Erste CEE Macro Comments
Erste Group Research - 1 Martie 2011
HU Fiscal: Today 11am CET, the Hungarian Economy Minister Gyorgy Matolcsy will unveil details of the long awaited reform package which should secure sustainability of the deficit reduction beyond 2013 when many of the short-term measures will expire.
Local media reported some partial information about the package yesterday according to which the government plans to save about HUF 550-900bn annually in years 2012-2014 on the expenditure side. The Hungarian forint strengthened below 270 EURHUF on the news. We expect bonds to benefit from the announced measures and forecast 10Y yields to drop to 7% by year-end.
CZ Rates: CNB Governor Miroslav Singer said that Czech inflation pressures are currently weak but the low level of interest rates is unsustainable in the long term. He also said that the current rate setting is working for now. We agree; in fact, demand inflation is in the deflation range (-0.9%). That the current rates are unsustainable in the long-term horizon is also rather trivial. Nobody can expect 0.75% rates forever. What is interesting is the timing of the tightening of monetary policy, which remains unclear. We expect the beginning of the tightening in 3Q, but early ECB rate hikes may accelerate such a step. Our forecast for 3m PRIBOR in June is 40 bps below current 3x6 mid FRA levels.
PL Debt: The Finance Ministry's Public Debt Department Director Piotr Marczak said that Poland financed around 30% of its 2011 borrowing needs at end-February and holds approximately PLN 26bn in zloty and foreign currency. The amount of foreign currency exceeds full-year debt servicing needs.
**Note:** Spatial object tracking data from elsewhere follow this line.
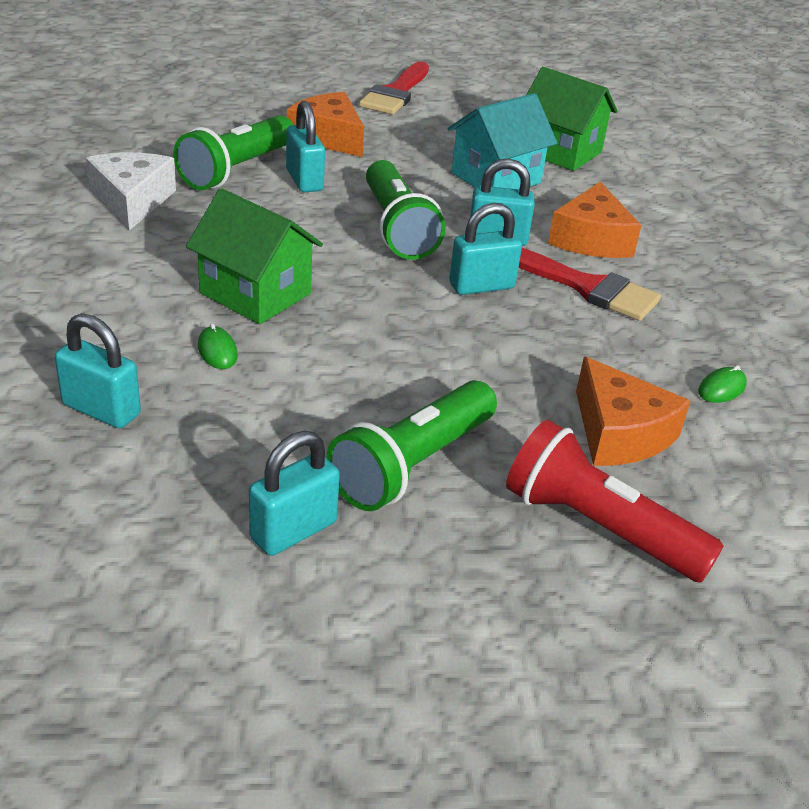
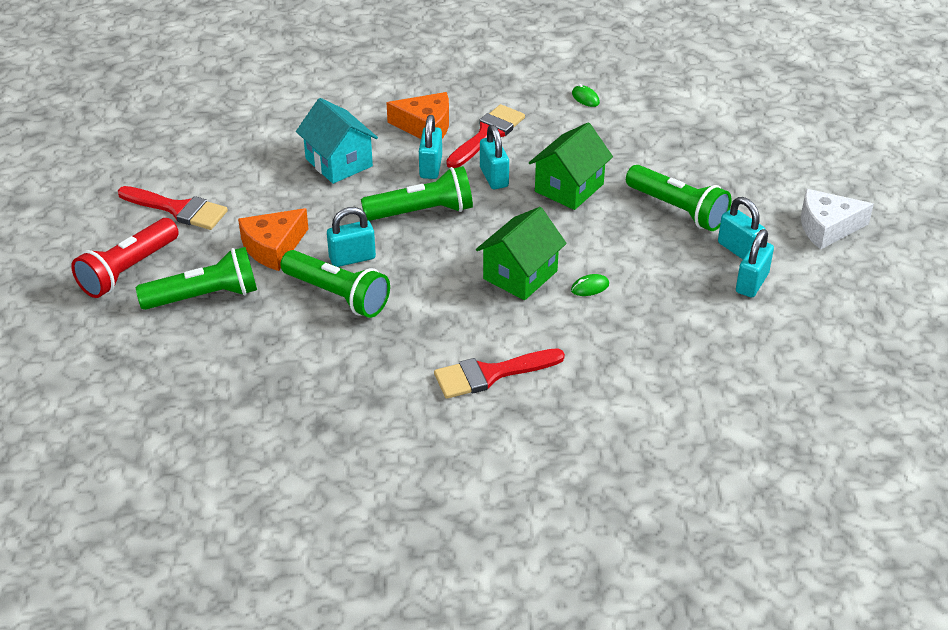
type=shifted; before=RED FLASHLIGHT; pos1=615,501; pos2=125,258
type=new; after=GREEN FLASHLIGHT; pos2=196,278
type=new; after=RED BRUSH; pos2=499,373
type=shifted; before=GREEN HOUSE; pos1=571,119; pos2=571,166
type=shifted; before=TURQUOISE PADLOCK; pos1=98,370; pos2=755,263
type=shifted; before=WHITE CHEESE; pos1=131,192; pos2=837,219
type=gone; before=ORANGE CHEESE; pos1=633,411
He also said that the stock of securities held by non-residents increased by PLN 4.3 to PLN 132.5bn. This indicates lower issuance plans going forwards and is positive for bond yields but also underlines the vulnerability of the PLN bond market to a sell-off driven by foreign disinvestment. We forecast modestly lower yields at the long end of the PLN yield curve. Our strongest call is related to EURPLN where we see PLN strengthening to 3.74 by year-end as a direct consequence of rate hikes.
RO Money Market: On Monday, the NBR organized the first repo transaction since March 2010 and injected RON 2.2bn into the market at 6.25%. The maturity of the liquidity-providing operation is one week. This indicates that the NBR is uncomfortable with the recent increase of money market rates above the key rate. The governor recently said that the NBR is ready to provide liquidity to the market at any moment, but only short-term. We maintain our forecast for 5Y government yields at 6.6% in December, 70 bps lower than current levels.
Traders' comments:
SKK: A heavy issuance schedule in the Eurozone has been taken well at the outset of this week and sovereign spreads are generally better bid versus German benchmark bonds. Slovak bonds are holding steady with the recent flight to safety in Bunds opening up attractive spread levels.
HUF: HUF markets are rallying ahead of the fiscal announcement after some details were leaked ahead of schedule. The HUF popped 2 big figures vs the Euro yesterday and is once again testing the psychologically important level of 270. Bond yields fell an average of 20 bps across the curve on the back of the improvement in broad market sentiment with further potential if EURHUF breaks below 269.
PLN: The bond market had already anticipated lower issuance at the long end of the curve so the reaction to the MinFin comments was slightly positive but muted. All eyes are on the NBP rate decision scheduled for Thursday.
HRK: The market is steady as the 2011 Eurobond becomes due and a new USD Eurobond is widely anticipated.
CEE CDS & Credit: SovX CEE rallied again on the back of the extended rally in major equity indices as the US administration signaled its support for the immediate removal of Gadaffi. As is usual in times of increased volatility, the cash market is lagging the derivates market.